◆ TASK STATEMENT ◆
Only the lines below, from the one with "M 119,47 L 163,47" through the one with "M 1575,58 L", are to be written out, exactly.

◆ RECORDS SHOWN ◆
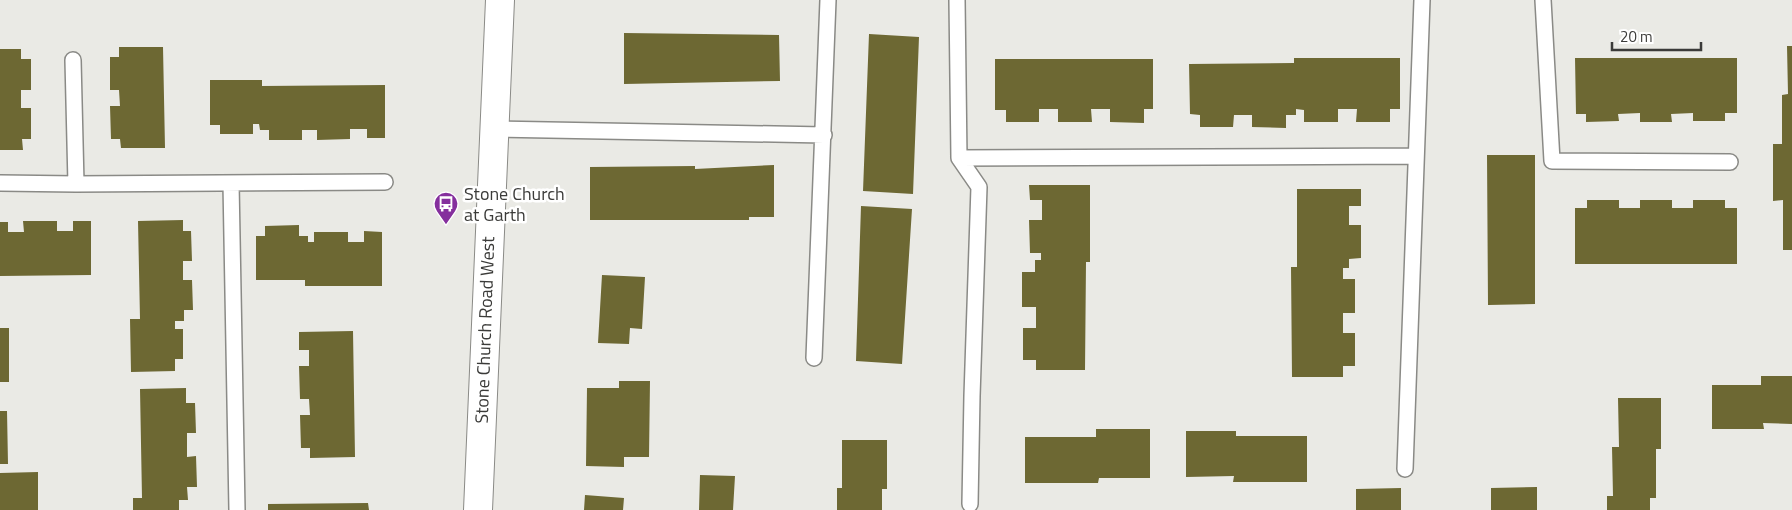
<svg xmlns="http://www.w3.org/2000/svg" width="1792" height="510" viewBox="0 0 1792 510" font-family="'Titillium Web',sans-serif">
<rect width="100%" height="100%" fill="#eaeae5"/>
<!-- building -->
<path fill="#6d6833" d="M 624,33 L 779,35 L 780,81 L 624,84 Z
M 869,34 L 919,37 L 913,194 L 863,191 Z
M 1787,46 L 1792,46 L 1792,250 L 1783,250 L 1783,200 L 1773,201 L 1773,144 L 1782,144 L 1782,95 L 1788,94 Z
M 119,47 L 163,47 L 165,148 L 121,148 L 120,139 L 111,139 L 110,106 L 120,106 L 119,90 L 110,90 L 110,57 L 119,57 Z
M 0,49 L 21,49 L 21,59 L 31,59 L 31,90 L 21,90 L 21,108 L 31,108 L 31,139 L 22,139 L 23,150 L 0,150 Z
M 1294,58 L 1400,58 L 1400,109 L 1390,109 L 1390,122 L 1356,122 L 1357,109 L 1338,109 L 1338,122 L 1304,122 L 1304,110 L 1296,109 L 1296,115 L 1286,115 L 1286,128 L 1252,127 L 1252,115 L 1234,115 L 1233,127 L 1200,127 L 1200,115 L 1190,114 L 1189,64 L 1294,63 Z
M 1575,58 L 1737,58 L 1737,113 L 1725,113 L 1725,121 L 1693,121 L 1693,113 L 1671,114 L 1672,122 L 1640,122 L 1640,113 L 1618,114 L 1619,121 L 1586,122 L 1586,114 L 1576,114 Z
M 995,59 L 1153,59 L 1153,109 L 1144,109 L 1144,123 L 1110,122 L 1110,109 L 1091,109 L 1092,122 L 1058,122 L 1058,109 L 1039,109 L 1039,122 L 1006,122 L 1006,110 L 995,110 Z
M 210,80 L 262,80 L 262,86 L 385,85 L 385,138 L 367,138 L 367,129 L 350,129 L 350,139 L 317,140 L 317,130 L 302,130 L 302,140 L 269,140 L 269,130 L 260,130 L 259,124 L 253,124 L 253,134 L 220,134 L 220,125 L 210,125 Z
M 1487,155 L 1535,155 L 1535,304 L 1488,305 Z
M 774,165 L 774,217 L 749,217 L 749,220 L 590,220 L 590,167 L 695,166 L 695,169 Z
M 1029,185 L 1090,185 L 1090,262 L 1086,262 L 1085,370 L 1036,370 L 1036,360 L 1023,360 L 1023,328 L 1036,328 L 1036,307 L 1022,307 L 1022,272 L 1035,272 L 1035,260 L 1041,260 L 1041,253 L 1030,253 L 1029,220 L 1042,220 L 1042,200 L 1030,200 Z
M 1297,189 L 1361,189 L 1361,206 L 1349,206 L 1349,225 L 1361,225 L 1361,258 L 1349,259 L 1349,268 L 1343,268 L 1343,279 L 1355,279 L 1355,313 L 1343,313 L 1343,333 L 1355,333 L 1355,366 L 1343,366 L 1343,377 L 1292,377 L 1291,267 L 1297,267 Z
M 1587,200 L 1619,200 L 1619,208 L 1640,208 L 1640,200 L 1672,200 L 1672,208 L 1693,208 L 1693,200 L 1725,200 L 1725,208 L 1737,208 L 1737,264 L 1575,264 L 1575,208 L 1587,208 Z
M 861,206 L 912,209 L 902,364 L 856,361 Z
M 183,220 L 183,231 L 191,231 L 192,261 L 183,261 L 183,280 L 192,280 L 193,310 L 184,310 L 184,321 L 175,321 L 175,329 L 183,329 L 183,359 L 175,359 L 175,371 L 131,372 L 130,319 L 140,319 L 138,221 Z
M 23,221 L 57,221 L 57,231 L 73,231 L 73,221 L 91,221 L 91,275 L 0,276 L 0,222 L 8,222 L 8,232 L 24,232 Z
M 299,225 L 299,236 L 308,236 L 308,242 L 314,242 L 314,232 L 348,232 L 348,242 L 364,242 L 364,231 L 382,232 L 382,286 L 305,286 L 305,280 L 256,280 L 256,236 L 265,236 L 265,226 Z
M 602,275 L 645,277 L 642,329 L 630,328 L 629,344 L 598,343 Z
M 0,328 L 9,328 L 9,382 L 0,382 Z
M 353,331 L 355,457 L 310,458 L 310,448 L 301,448 L 300,415 L 310,415 L 309,399 L 300,399 L 299,366 L 309,366 L 309,350 L 299,350 L 299,332 Z
M 1761,376 L 1792,376 L 1792,424 L 1763,423 L 1764,429 L 1712,429 L 1712,385 L 1761,385 Z
M 619,381 L 650,381 L 649,457 L 624,457 L 624,467 L 586,466 L 587,388 L 619,388 Z
M 186,388 L 186,403 L 195,403 L 196,433 L 187,433 L 187,457 L 196,456 L 197,487 L 187,487 L 188,500 L 179,500 L 179,510 L 133,510 L 133,498 L 142,498 L 140,389 Z
M 1618,398 L 1661,398 L 1661,449 L 1656,449 L 1656,498 L 1650,498 L 1650,510 L 1607,510 L 1607,496 L 1613,496 L 1612,447 L 1619,447 Z
M 0,411 L 7,411 L 8,464 L 0,464 Z
M 1096,429 L 1150,429 L 1150,478 L 1099,478 L 1098,483 L 1025,483 L 1025,437 L 1096,437 Z
M 1186,431 L 1236,431 L 1236,436 L 1307,436 L 1307,482 L 1233,482 L 1234,476 L 1186,477 Z
M 842,440 L 887,440 L 887,489 L 882,489 L 882,510 L 837,510 L 837,488 L 842,488 Z
M 38,472 L 38,510 L 0,510 L 0,473 Z
M 700,475 L 735,476 L 733,510 L 699,510 Z
M 1537,487 L 1537,510 L 1491,510 L 1491,488 Z
M 1401,488 L 1401,510 L 1356,510 L 1356,489 Z
M 585,495 L 624,498 L 623,510 L 584,510 Z
M 368,503 L 369,510 L 268,510 L 268,504 Z"/>
<g fill="none" stroke-linecap="round" stroke-linejoin="round">
<defs>
<path id="service" d="M 957,0 L 959,158 L 979,187 L 972,396 L 970,504
M 1543,0 L 1552,161 L 1730,162
M 73,60 L 76,184
M 494,129 L 824,135
M 959,158 L 1415,156
M 0,183 L 76,184 L 385,182
M 231,183 L 237,510
M 814,358 L 828,0
M 1405,469 L 1422,0"/>
<path id="secondary" d="M 478,510 L 500,0"/>
</defs>
<!-- service casing -->
<use href="#service" stroke="#8a8a86" stroke-width="18"/>
<!-- secondary casing -->
<use href="#secondary" stroke="#8a8a86" stroke-width="30"/>
<!-- service -->
<use href="#service" stroke="#fff" stroke-width="15"/>
<!-- secondary -->
<use href="#secondary" stroke="#fff" stroke-width="28"/>
</g>
<!-- icons -->
<defs>
<symbol id="bus-pin" viewBox="-11 -11 22 30"><path d="M0 17L-7.5 6A9.5 9.5 0 1 1 7.5 6Z" fill="#852f9d" stroke="#fff"/><path d="M-5-6H5V4H4V6H2V4H-2V6H-4V4H-5ZM-3.5-4V0h7V-4ZM-3.5 1.2v1.5H-2V1.2ZM2 1.2v1.5H3.5V1.2Z" fill="#fff"/></symbol>
</defs>
<g fill-rule="evenodd">
<use href="#bus-pin" x="432" y="190" width="28" height="38"/>
</g>
<g text-anchor="middle" stroke-width="5" stroke-linejoin="round" paint-order="stroke">
<!-- poi labels -->
<g font-size="18" fill="#3b3b39" stroke="#fff" text-anchor="start">
<text x="464" y="200">Stone Church<tspan x="464" dy="21">at Garth</tspan></text>
</g>
<!-- street labels -->
<g font-size="18" fill="#3b3b39" stroke="#fff">
<text transform="translate(485 330) rotate(-88)" y="6">Stone Church Road West</text>
</g>
</g>
<!-- scale -->
<path d="M1612 42v8h89v-8" fill="none" stroke="#3b3b39" stroke-width="2.5"/>
<text x="1620" y="42" font-size="15" fill="#3b3b39" stroke="#ffffff" stroke-width="4" paint-order="stroke">20 m</text>
</svg>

◆ RESPONSE ◆
M 119,47 L 163,47 L 165,148 L 121,148 L 120,139 L 111,139 L 110,106 L 120,106 L 119,90 L 110,90 L 110,57 L 119,57 Z
M 0,49 L 21,49 L 21,59 L 31,59 L 31,90 L 21,90 L 21,108 L 31,108 L 31,139 L 22,139 L 23,150 L 0,150 Z
M 1294,58 L 1400,58 L 1400,109 L 1390,109 L 1390,122 L 1356,122 L 1357,109 L 1338,109 L 1338,122 L 1304,122 L 1304,110 L 1296,109 L 1296,115 L 1286,115 L 1286,128 L 1252,127 L 1252,115 L 1234,115 L 1233,127 L 1200,127 L 1200,115 L 1190,114 L 1189,64 L 1294,63 Z
M 1575,58 L 1737,58 L 1737,113 L 1725,113 L 1725,121 L 1693,121 L 1693,113 L 1671,114 L 1672,122 L 1640,122 L 1640,113 L 1618,114 L 1619,121 L 1586,122 L 1586,114 L 1576,114 Z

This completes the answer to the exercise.